Several said missing after massacre
[TamilNet, Thursday, 26 October 2000, 00:36 GMT]
(News Feature) Four more Tamil detainees who were seriously wounded in Wednesday's massacre at the Bindunuwewa detention centre have succumbed to their injuries bringing the death toll to twenty-nine, Joseph Pararajasingham, an MP for the Batticaloa district said. Twenty Tamil detainees amongst those held at the detention centre remained unaccounted for Wednesday night, sources said.
Hundreds of Sinhala villagers who stormed the compound had been armed with knives, clubs, axe and sticks, the sources said. The mobs later set fire to the centre, which houses mainly young Tamils arrested on suspicion under the Prevention of Terrorism Act (PTA) and held for rehabilitation, police sources said. More than 85 detainees - all of them Tamils - were there in the rehabilitation camp at the time of attack.

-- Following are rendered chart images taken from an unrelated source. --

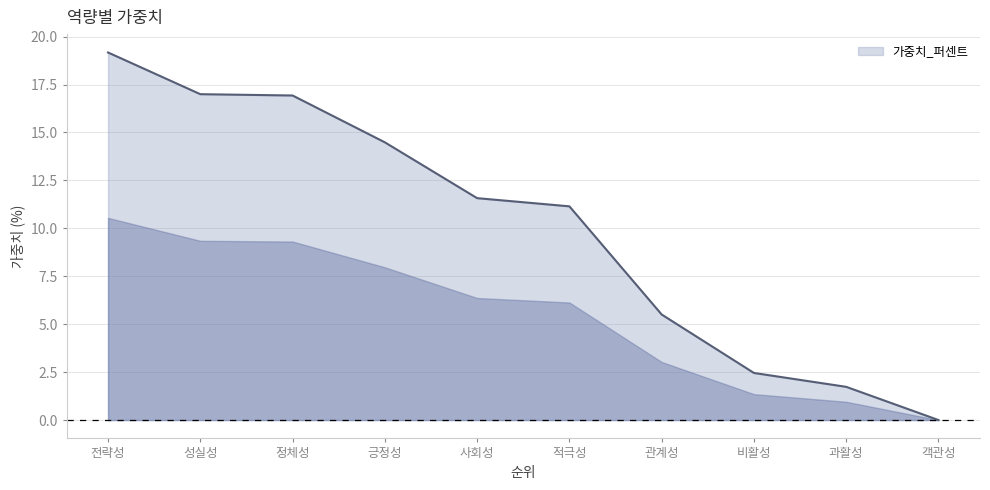

How many values exceed 11?

6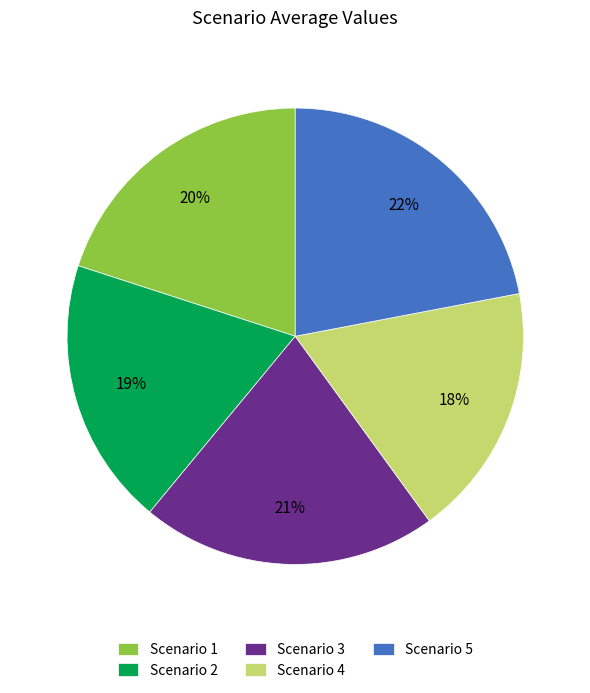

Is there a majority slice in this chart?

No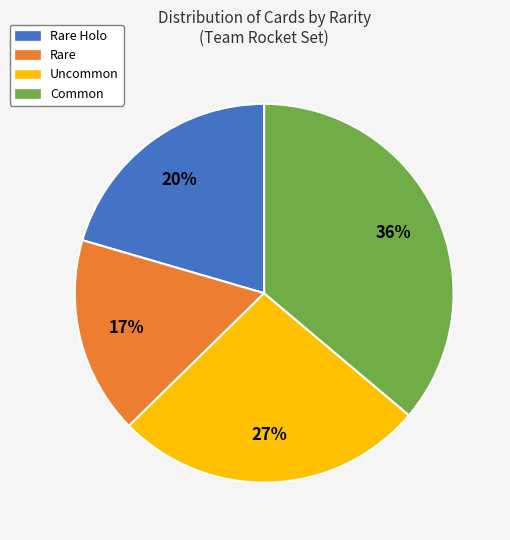

How many segments does this pie chart have?

4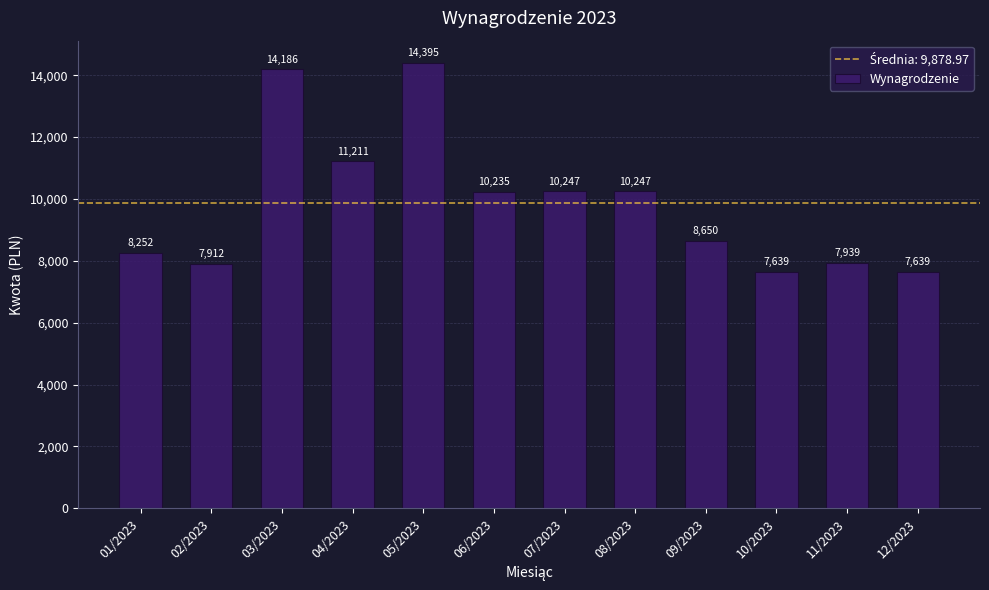

What is the value of the 6th bar from the left?

10234.5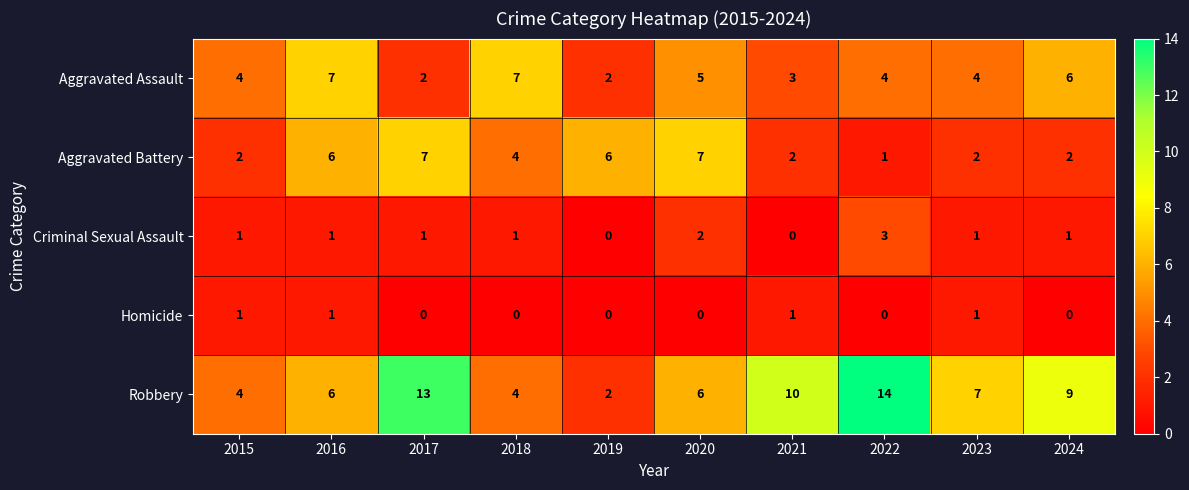

The value of Robbery at 2020 is 6. True or false?

True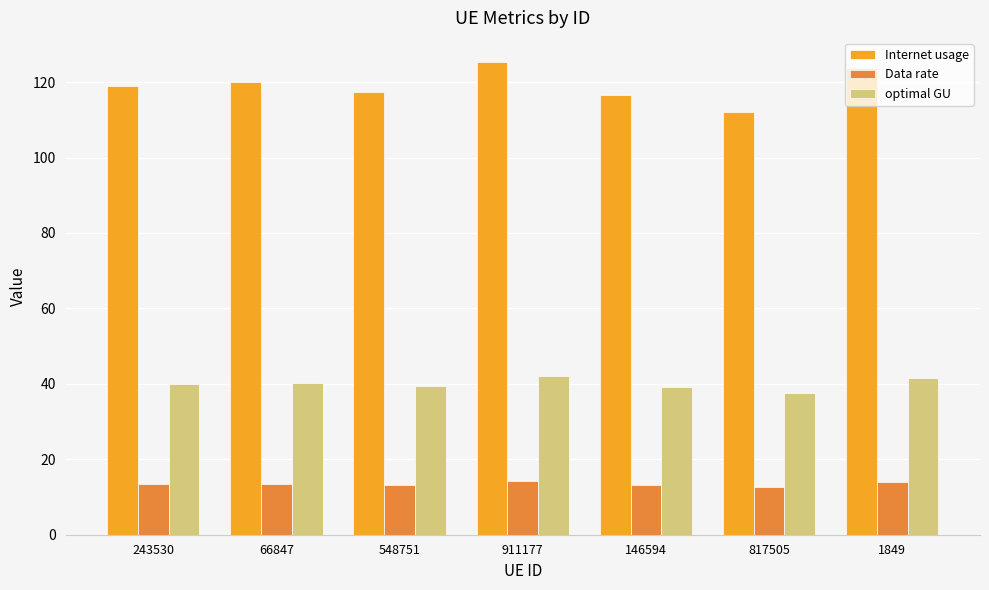

Rank the series at 66847 from lowest to highest value.

Data rate, optimal GU, Internet usage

The Rehabilitation Center is maintained by Ministry of Defence and a retired Army Officer operating from Colombo is in charge of the center, the sources said.
According to the sources, the detainees who had been held for several months had been agitating for their release prior to the attack. On Tuesday they had told the authorities that they would go on a hunger strike if their release was further delayed, the sources said.

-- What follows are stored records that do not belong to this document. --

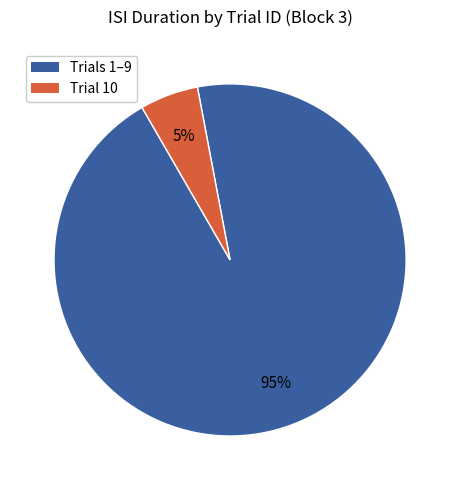

To the nearest percent, what is the average slice percentage?

50%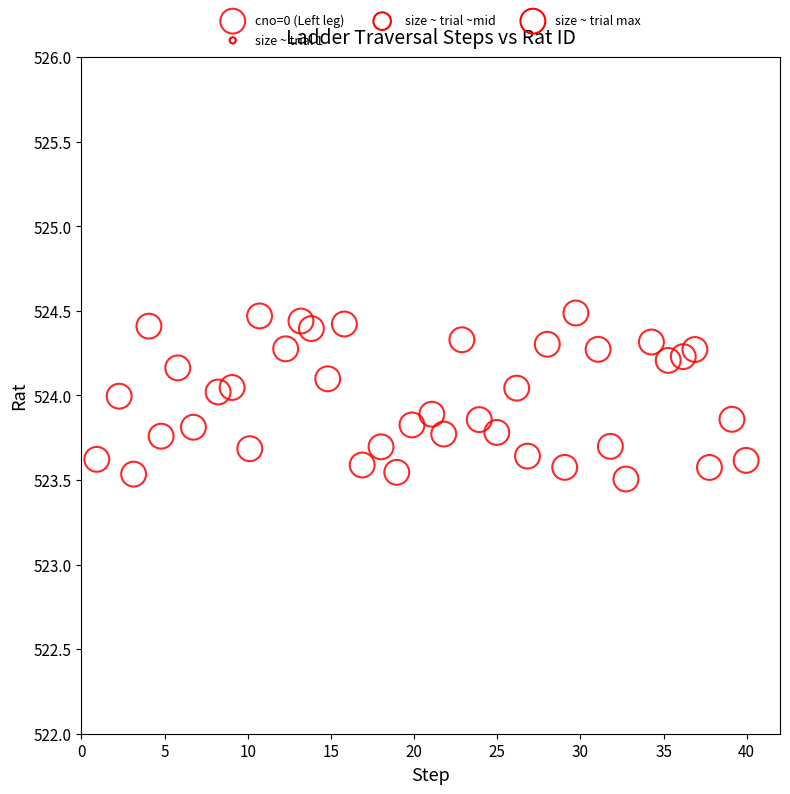

What is the range of Y values (max minus min)?

1.0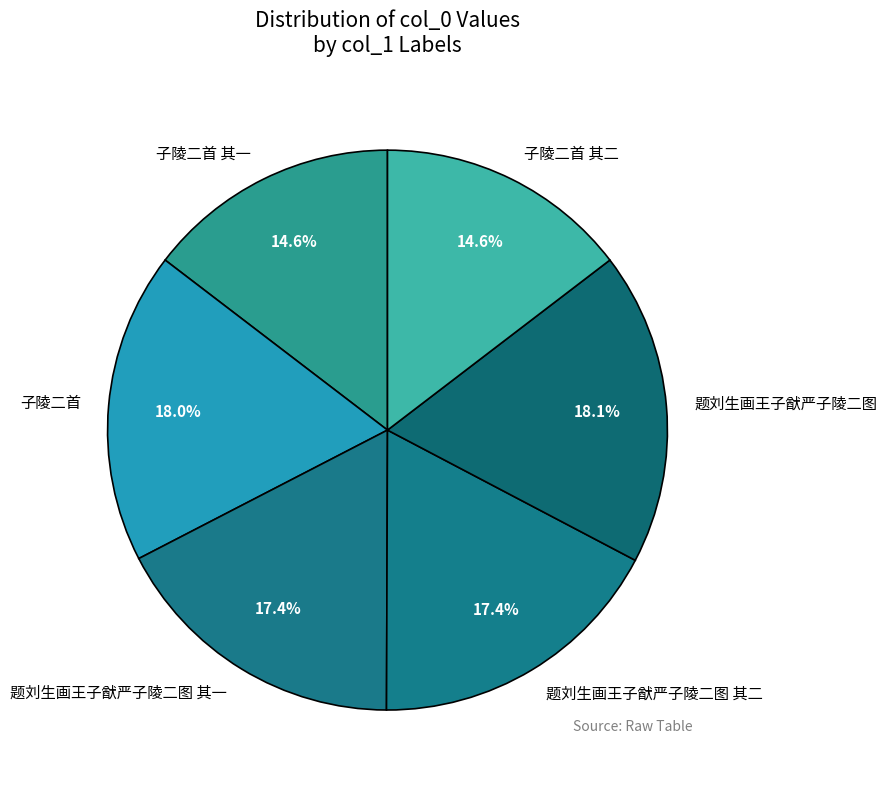

What is the ratio of the value at 题刘生画王子猷严子陵二图 其二 to the value at 题刘生画王子猷严子陵二图 其一?

1.0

Local residents said tension prevailed in the area on Tuesday evening as anti-Tamil posters appeared in the Bandarawela town. They said the attack on the camp was premeditated and alleged several senior security personnel were behind it. The mob was allowed to enter the compound by the guards, without opposition, they said.
In the meantime, Sri Lankan human rights organisations and lawyers have appealed to the authorities to provide special security measures to all detention centers throughout the country to prevent similar incidents.
Mr. Joseph Pararajasingham, MP for Batticaloa District said the majority of the detainees at Bindunuwewa centre were youths below 19 years of age, detained on suspicion under the PTA. In a fax sent to the Sri Lanka President, Chandrika Kumaratunge, the MP appealed for an investigation into the attack and urged her to bring the culprits to justice.
The President in a statement Wednesday blamed "external forces" for inciting the attack and said that there had been no disagreements between the detainees and their guards.
State radio however reported that detainees had tried to take control of the facility on Tuesday and that reinforcements from the security forces had been called in to quell the disturbance. Reports said the troops had withdrawn later that night, and the mob had attacked hours a few hours afterwards.
Mr.Pararajasingham said similar prison attacks continue in the island because the Government has failed to take any legal action against those involved in similar prison massacres earlier.
Wednesday's massacre at Bandarawela is the latest in several attacks on Tamil detainees and prisoners in Sri Lankan prisons beginning with the massacre of 53 Tamils at Welikade jail amidst the July 1983 anti-Tamil pogrom.
Sri Lankan human rights groups and lawyers have often urged the government to charge and bring to trial those detained under the PTA or to release them immediately. Large numbers of Tamil men and women have been held for long period without formal charges being brought against them, they say.